Segment Start: Data

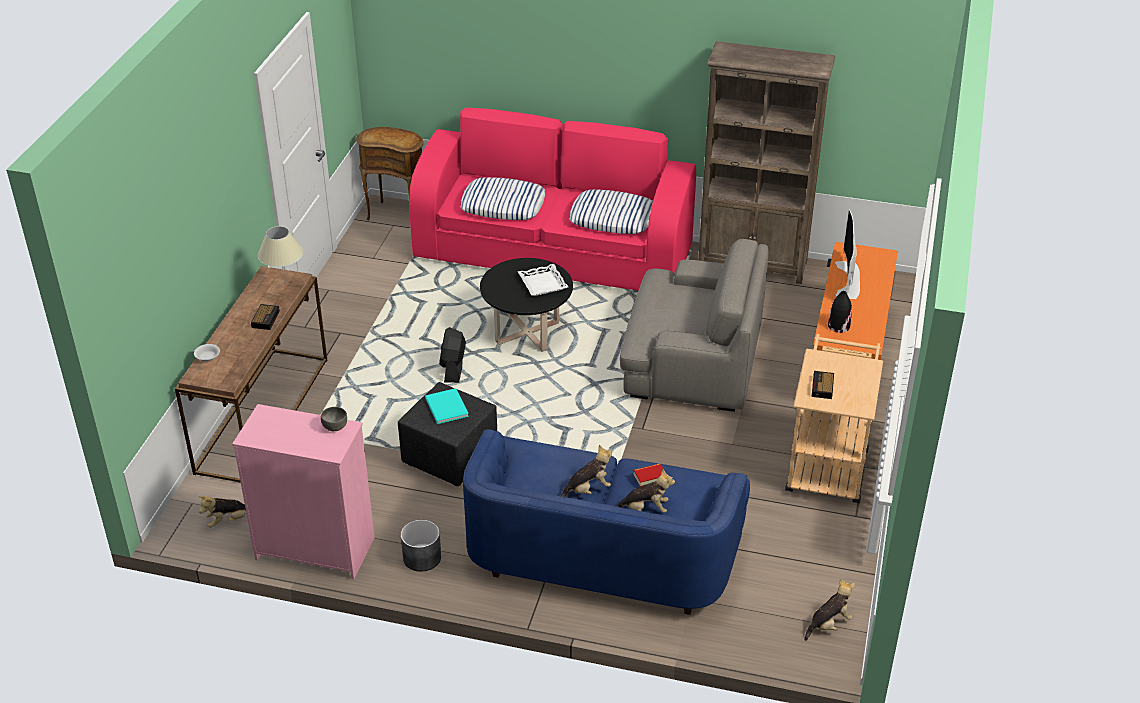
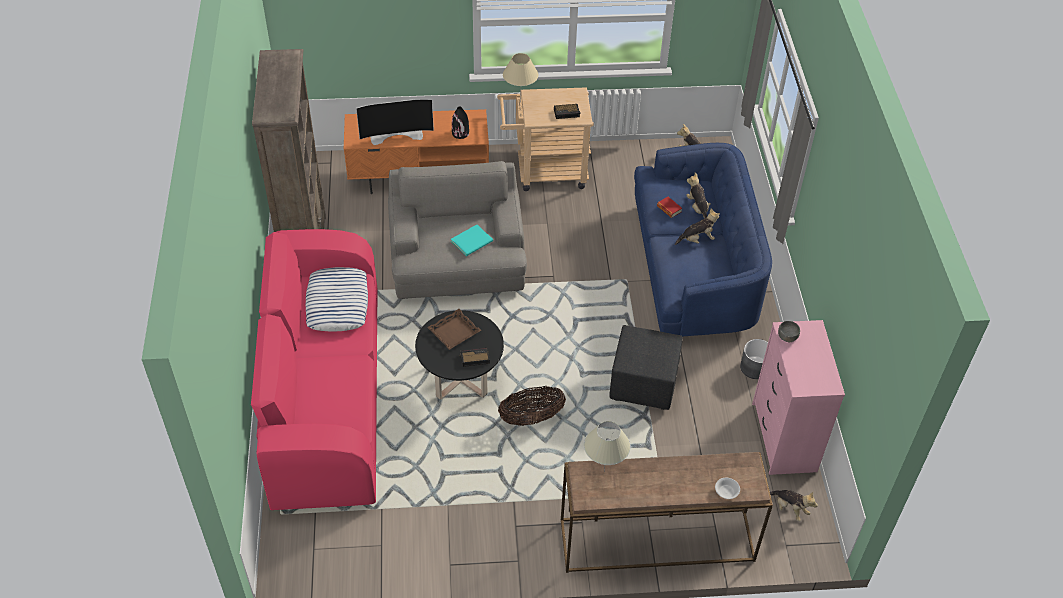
camera: 110 degrees left, 10 degrees up
(266, 319) = (652, 470): alarm clock -> alarm clock (474, 358)
(397, 213) = (289, 554): brown side table -> none
(446, 408) = (645, 353): turquoise book -> turquoise book (473, 241)
(453, 368) = (531, 418): black fan -> basket
(503, 205) = (339, 392): pillow -> none
(543, 283) = (454, 332): white tray -> brown tray
(588, 489) = (697, 239): plush toy -> plush toy turned 120 degrees clockwise
(853, 352) = (520, 103): none -> beige table lamp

Segment End: Data

Output the line bearing "(543, 283) = (454, 332): white" along with all the lines after it through the end of the entries, exactly, and no other lines.

(543, 283) = (454, 332): white tray -> brown tray
(588, 489) = (697, 239): plush toy -> plush toy turned 120 degrees clockwise
(853, 352) = (520, 103): none -> beige table lamp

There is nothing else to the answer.